THE US military handed over Anbar province to Iraqi security forces yesterday, less than two years after it almost lost it to a Sunni Arab insurgency.
"We are in the last ten yards of this terrible fight. The goal is very near," Major-General John Kelly, commander of American forces in Anbar, told US, Iraqi and tribal officials at a ceremony in the provincial capital, Ramad, to mark the event.
"Your lives and the lives of your children depend on victory."
Maj-Gen Kelly and Anbar's governor, Mamun Sami Rasheed, embraced after signing a document making Anbar the 11th of Iraq's 18 provinces, and the first Sunni Arab one, to be returned to Iraqi control since the US-led invasion.
Police marched down a main street carrying Iraqi flags, followed by a parade of vehicles trimmed with flowers.
The US president, George Bush, praised the people of Anbar, scene of more than a quarter of US combat deaths in Iraq since 2003, for turning against al-Qaeda's Sunni Islam militants. "Today, Anbar is no longer lost to al-Qaeda – it is al-Qaeda that lost Anbar," he said.
Much of Anbar was once in the grip of al-Qaeda. The region witnessed fierce battles against US forces and Iraq's Shiite-led government.
Some of the bloodiest fights of the conflict have taken place there, including two devastating assaults by US forces on the city of Fallujah in 2004.
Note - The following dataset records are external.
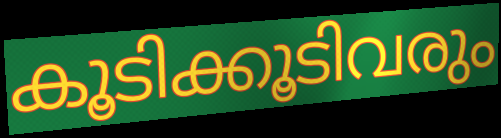
കൂടിക്കൂടിവരും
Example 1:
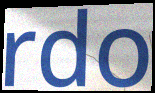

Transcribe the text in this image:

rdo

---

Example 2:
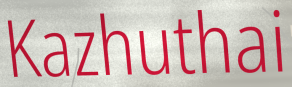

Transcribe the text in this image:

Kazhuthai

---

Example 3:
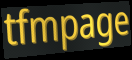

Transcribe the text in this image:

tfmpage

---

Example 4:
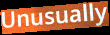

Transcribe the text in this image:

Unusually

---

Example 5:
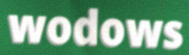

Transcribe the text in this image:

wodows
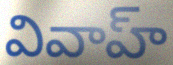
వివాహ్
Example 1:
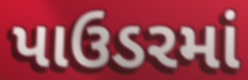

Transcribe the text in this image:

પાઉડરમાં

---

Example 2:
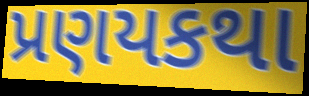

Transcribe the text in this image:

પ્રણયકથા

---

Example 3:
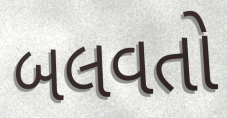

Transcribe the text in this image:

બલવતો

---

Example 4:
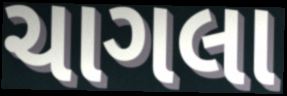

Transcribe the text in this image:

ચાગલા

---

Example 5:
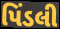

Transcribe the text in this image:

પિંડલી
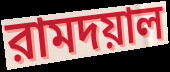
রামদয়াল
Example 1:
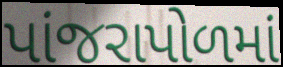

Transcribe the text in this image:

પાંજરાપોળમાં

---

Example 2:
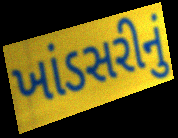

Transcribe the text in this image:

ખાંડસરીનું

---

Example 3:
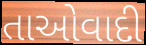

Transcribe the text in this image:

તાઓવાદી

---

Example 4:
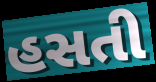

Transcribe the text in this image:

હસતી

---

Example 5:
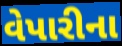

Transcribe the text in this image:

વેપારીના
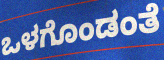
ಒಳಗೊಂಡಂತೆ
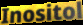
Inositol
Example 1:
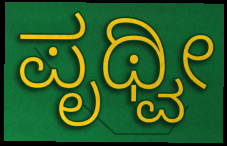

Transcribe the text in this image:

ಪೃಥ್ವೀ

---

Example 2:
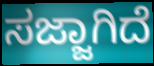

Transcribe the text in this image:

ಸಜ್ಜಾಗಿದೆ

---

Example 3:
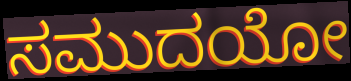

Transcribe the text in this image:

ಸಮುದಯೋ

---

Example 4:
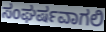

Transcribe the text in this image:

ಸಂಘರ್ಷವಾಗಲಿ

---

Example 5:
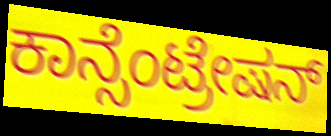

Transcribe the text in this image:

ಕಾನ್ಸೆಂಟ್ರೇಷನ್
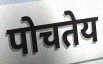
पोचतेय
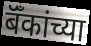
बॅँकांच्या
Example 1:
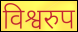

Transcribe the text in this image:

विश्वरुप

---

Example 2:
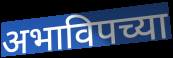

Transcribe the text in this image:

अभाविपच्या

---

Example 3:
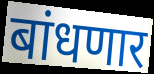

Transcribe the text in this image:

बांधणार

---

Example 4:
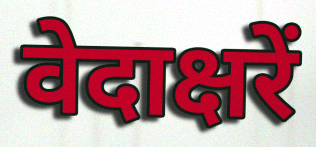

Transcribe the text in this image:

वेदाक्षरें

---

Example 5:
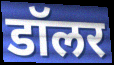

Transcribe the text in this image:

डॉलर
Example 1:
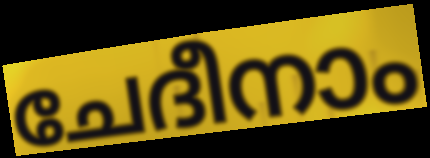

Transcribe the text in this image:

ചേദീനാം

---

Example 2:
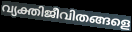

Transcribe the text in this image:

വ്യക്തിജീവിതങ്ങളെ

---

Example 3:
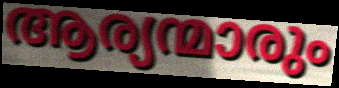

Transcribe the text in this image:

ആര്യന്മാരും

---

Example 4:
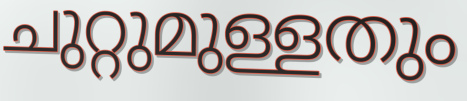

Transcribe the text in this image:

ചുറ്റുമുള്ളതും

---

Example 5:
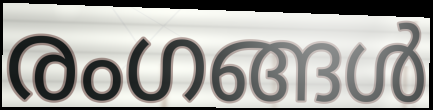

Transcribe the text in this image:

രംഗങ്ങൾ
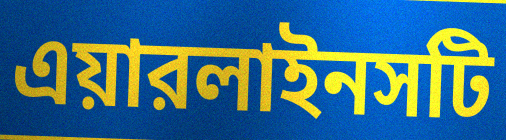
এয়ারলাইনসটি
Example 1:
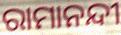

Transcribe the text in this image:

ରାମାନନ୍ଦୀ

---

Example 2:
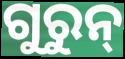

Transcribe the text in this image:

ଗୁରୁନ୍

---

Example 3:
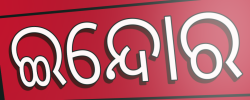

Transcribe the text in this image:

ଇନ୍ଦୋର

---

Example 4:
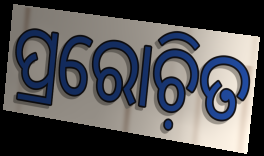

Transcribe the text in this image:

ପ୍ରରୋଚ଼ିତ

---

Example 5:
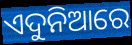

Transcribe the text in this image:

ଏଦୁନିଆରେ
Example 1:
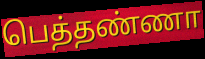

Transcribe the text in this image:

பெத்தண்ணா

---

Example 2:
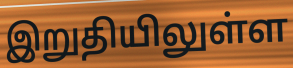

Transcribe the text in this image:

இறுதியிலுள்ள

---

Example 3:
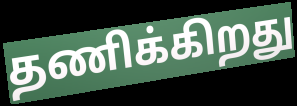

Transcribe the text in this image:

தணிக்கிறது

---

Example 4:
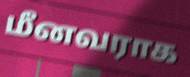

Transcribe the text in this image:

மீனவராக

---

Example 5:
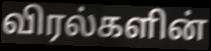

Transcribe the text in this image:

விரல்களின்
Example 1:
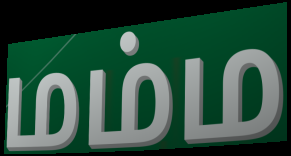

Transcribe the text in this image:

மம்ம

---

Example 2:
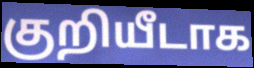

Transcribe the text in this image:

குறியீடாக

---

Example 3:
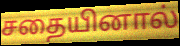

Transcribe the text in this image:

சதையினால்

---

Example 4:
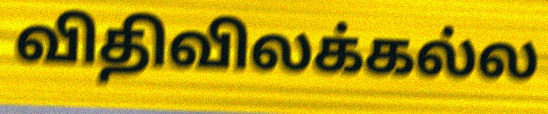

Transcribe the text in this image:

விதிவிலக்கல்ல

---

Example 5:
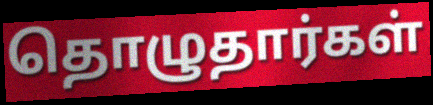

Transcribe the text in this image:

தொழுதார்கள்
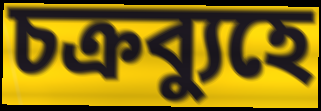
চক্রব্যুহে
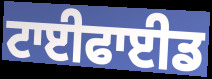
ਟਾਈਫਾਈਡ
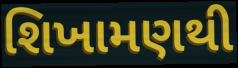
શિખામણથી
"We would not have even imagined this in our wildest dreams three or four years ago," Iraqi national security adviser Mowaffaq al-Rubaie said before the ceremony.
"If we had said that we were going to hand over security responsibility from the foreign troops to civilian authority, people would laugh at us. Now I think it's a reality."
The handover in Anbar had been pencilled in for June, but was delayed because of a row between local political leaders.
The handover was largely ceremonial because Iraqi forces have been working independently for several months.
Things changed in Anbar in late 2006, when Sunni tribal leaders, fed up with al-Qaeda's harsh tactics and puritanical brand of Islam, switched sides, helping the US military to largely expel the group from the region. The movement against al-Qaeda was known as Anbar's "Awakening".
Still, tensions simmer in Anbar among Awakening leaders, Iraqi government forces and local councillors led by the Islamic Party. Some Awakening fighters complain their members are not being incorporated into Iraqi security forces.
The changes in Anbar became a model for grassroots guard units across the country, which US officials credit with helping sharply to reduce violence across Iraq. Some 382 Iraqi civilians were killed in August, Iraqi government figures showed, far below the more than 1,770 killed in August 2007.
Violence against US troops has also dropped in the past year. Eleven US soldiers were killed in combat in Iraq in August. In August 2007, 56 US troops and four British soldiers were killed in combat.
But attacks continue in restive areas as prime minister Nuri al-Maliki, emboldened after success in battling Shiite militias this spring, presses the US in bilateral talks for assurances on gradually limiting the US troop presence.
Baghdad and Washington say they are close to agreement on a new security pact that will govern the presence of US forces in Iraq after a United Nations mandate expires at year's end.
BACKGROUNDFOR years, Anbar was the centre stage of the Sunni insurgency. The city of Fallujah became the symbol of resistance until it fell to US troops in November 2004 in the most intense urban combat of the war.
The province was the base of al-Qaeda in Iraq and its leader, Abu Musab al-Zarqawi, who used the area as a staging ground for attacks in Baghdad until he was killed.
The return of security control to Iraqi authorities does not mean that an estimated 25,000 US troops in the region will leave Anbar. But the US military will cut back on security patrols and focus on training Iraq's army and police.